══ RECORDS ══
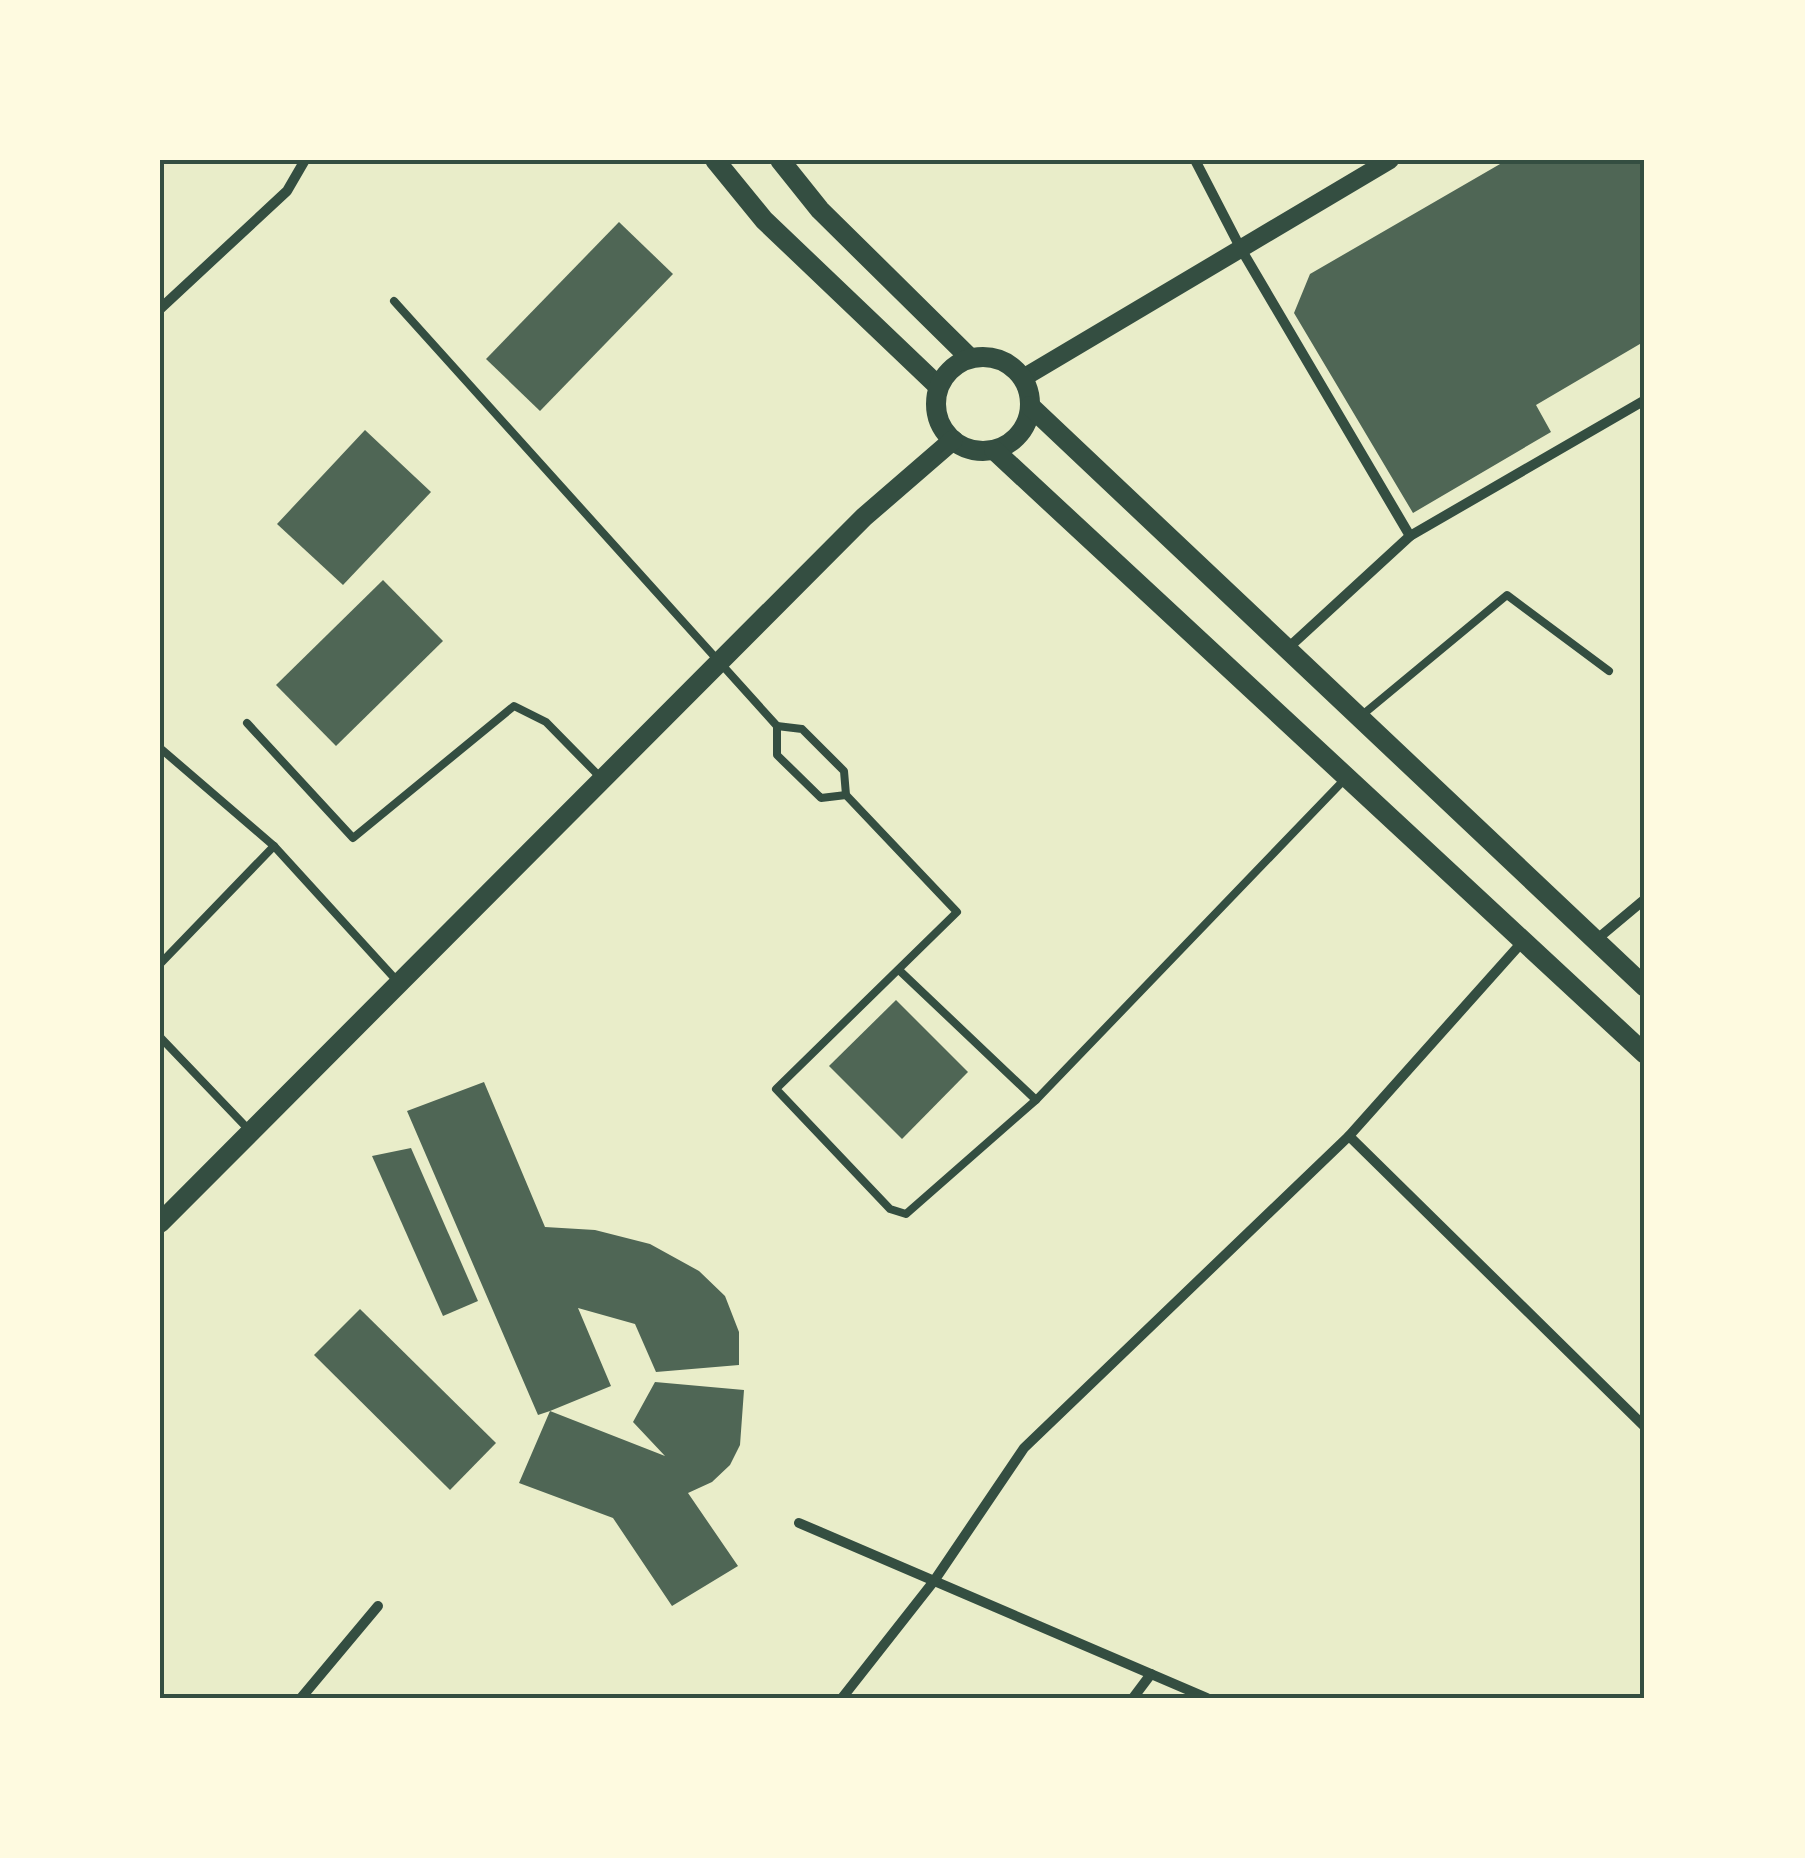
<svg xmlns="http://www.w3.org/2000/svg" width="1805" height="1858" viewBox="0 0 1805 1858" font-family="'PT Sans',sans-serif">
  <rect width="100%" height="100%" fill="#e9edc9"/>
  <g fill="#4f6655">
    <path d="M 1507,160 L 1645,160 L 1645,341 L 1536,405 L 1551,432 L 1413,513 L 1294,313 L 1310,274 Z"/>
    <path d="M 619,222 L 673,274 L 540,411 L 486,359 Z"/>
    <path d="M 365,430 L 431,492 L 343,585 L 277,524 Z"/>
    <path d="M 383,580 L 443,641 L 336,746 L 276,685 Z"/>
    <path d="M 896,1000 L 968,1072 L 902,1139 L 829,1066 Z"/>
    <path d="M 484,1082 L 545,1227 L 595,1230 L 650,1244 L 699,1271 L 725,1296 L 739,1332 L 739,1365 L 656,1372 L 635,1324 L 578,1308 L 611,1386 L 550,1411 L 665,1456 L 633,1422 L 655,1382 L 744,1390 L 740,1445 L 730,1465 L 712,1482 L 688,1493 L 738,1566 L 672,1606 L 613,1518 L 519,1483 L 550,1411 L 538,1415 L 407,1111 Z"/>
    <path d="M 411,1148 L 478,1301 L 443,1316 L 372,1156 Z"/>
    <path d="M 360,1309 L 496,1443 L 450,1490 L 314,1355 Z"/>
  </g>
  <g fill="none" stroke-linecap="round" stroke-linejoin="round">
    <g stroke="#344e41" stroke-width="8">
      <path d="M 394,301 L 777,726 L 802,729 L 844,771 L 846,795 L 957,912 L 776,1089 L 890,1209 L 906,1214 L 1036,1100 L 1344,780"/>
      <path d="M 1361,716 L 1507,595 L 1609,671"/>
      <path d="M 247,723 L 353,838 L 514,706 L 546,722 L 601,778"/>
      <path d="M 777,726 L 777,755 L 821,798 L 846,795"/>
      <path d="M 160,748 L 274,846 L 398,982"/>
      <path d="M 160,964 L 274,846"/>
      <path d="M 900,971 L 1036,1100"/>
      <path d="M 160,1037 L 250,1131"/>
    </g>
    <g stroke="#344e41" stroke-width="10">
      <path d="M 1195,160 L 1241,249 L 1410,536 L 1287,649"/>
      <path d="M 160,309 L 287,191 L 305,160"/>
      <path d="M 1410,536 L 1645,400"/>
      <path d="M 1596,940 L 1645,899"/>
      <path d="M 1349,1136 L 1645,1427"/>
      <path d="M 799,1523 L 1207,1698"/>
      <path d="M 301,1698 L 378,1606"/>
      <path d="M 842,1698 L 934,1581 L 1024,1448 L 1349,1136 L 1524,940"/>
      <path d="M 1133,1698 L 1151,1674"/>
    </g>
    <path stroke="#344e41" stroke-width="18" d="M 1023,378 L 1390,160"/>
    <g stroke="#344e41" stroke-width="20">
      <path d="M 715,160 L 764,220 L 938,386"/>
      <path d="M 780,160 L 820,210 L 970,358"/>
      <circle cx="983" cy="404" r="47"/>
      <path d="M 1030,406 L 1645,987"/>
      <path d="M 994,450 L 1645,1054"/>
      <path d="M 160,1223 L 864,517 L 953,440"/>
    </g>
  </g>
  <rect width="1805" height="1858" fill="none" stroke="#fefae0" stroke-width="325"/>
  <rect x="162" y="162" width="1480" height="1534" fill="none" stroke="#344e41" stroke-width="4"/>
</svg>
═══
:: WORK ITEM ::
All of the lines above should be printed exactly, minus the pictures.

:: OUTPUT BELOW ::
<svg xmlns="http://www.w3.org/2000/svg" width="1805" height="1858" viewBox="0 0 1805 1858" font-family="'PT Sans',sans-serif">
  <rect width="100%" height="100%" fill="#e9edc9"/>
  <g fill="#4f6655">
    <path d="M 1507,160 L 1645,160 L 1645,341 L 1536,405 L 1551,432 L 1413,513 L 1294,313 L 1310,274 Z"/>
    <path d="M 619,222 L 673,274 L 540,411 L 486,359 Z"/>
    <path d="M 365,430 L 431,492 L 343,585 L 277,524 Z"/>
    <path d="M 383,580 L 443,641 L 336,746 L 276,685 Z"/>
    <path d="M 896,1000 L 968,1072 L 902,1139 L 829,1066 Z"/>
    <path d="M 484,1082 L 545,1227 L 595,1230 L 650,1244 L 699,1271 L 725,1296 L 739,1332 L 739,1365 L 656,1372 L 635,1324 L 578,1308 L 611,1386 L 550,1411 L 665,1456 L 633,1422 L 655,1382 L 744,1390 L 740,1445 L 730,1465 L 712,1482 L 688,1493 L 738,1566 L 672,1606 L 613,1518 L 519,1483 L 550,1411 L 538,1415 L 407,1111 Z"/>
    <path d="M 411,1148 L 478,1301 L 443,1316 L 372,1156 Z"/>
    <path d="M 360,1309 L 496,1443 L 450,1490 L 314,1355 Z"/>
  </g>
  <g fill="none" stroke-linecap="round" stroke-linejoin="round">
    <g stroke="#344e41" stroke-width="8">
      <path d="M 394,301 L 777,726 L 802,729 L 844,771 L 846,795 L 957,912 L 776,1089 L 890,1209 L 906,1214 L 1036,1100 L 1344,780"/>
      <path d="M 1361,716 L 1507,595 L 1609,671"/>
      <path d="M 247,723 L 353,838 L 514,706 L 546,722 L 601,778"/>
      <path d="M 777,726 L 777,755 L 821,798 L 846,795"/>
      <path d="M 160,748 L 274,846 L 398,982"/>
      <path d="M 160,964 L 274,846"/>
      <path d="M 900,971 L 1036,1100"/>
      <path d="M 160,1037 L 250,1131"/>
    </g>
    <g stroke="#344e41" stroke-width="10">
      <path d="M 1195,160 L 1241,249 L 1410,536 L 1287,649"/>
      <path d="M 160,309 L 287,191 L 305,160"/>
      <path d="M 1410,536 L 1645,400"/>
      <path d="M 1596,940 L 1645,899"/>
      <path d="M 1349,1136 L 1645,1427"/>
      <path d="M 799,1523 L 1207,1698"/>
      <path d="M 301,1698 L 378,1606"/>
      <path d="M 842,1698 L 934,1581 L 1024,1448 L 1349,1136 L 1524,940"/>
      <path d="M 1133,1698 L 1151,1674"/>
    </g>
    <path stroke="#344e41" stroke-width="18" d="M 1023,378 L 1390,160"/>
    <g stroke="#344e41" stroke-width="20">
      <path d="M 715,160 L 764,220 L 938,386"/>
      <path d="M 780,160 L 820,210 L 970,358"/>
      <circle cx="983" cy="404" r="47"/>
      <path d="M 1030,406 L 1645,987"/>
      <path d="M 994,450 L 1645,1054"/>
      <path d="M 160,1223 L 864,517 L 953,440"/>
    </g>
  </g>
  <rect width="1805" height="1858" fill="none" stroke="#fefae0" stroke-width="325"/>
  <rect x="162" y="162" width="1480" height="1534" fill="none" stroke="#344e41" stroke-width="4"/>
</svg>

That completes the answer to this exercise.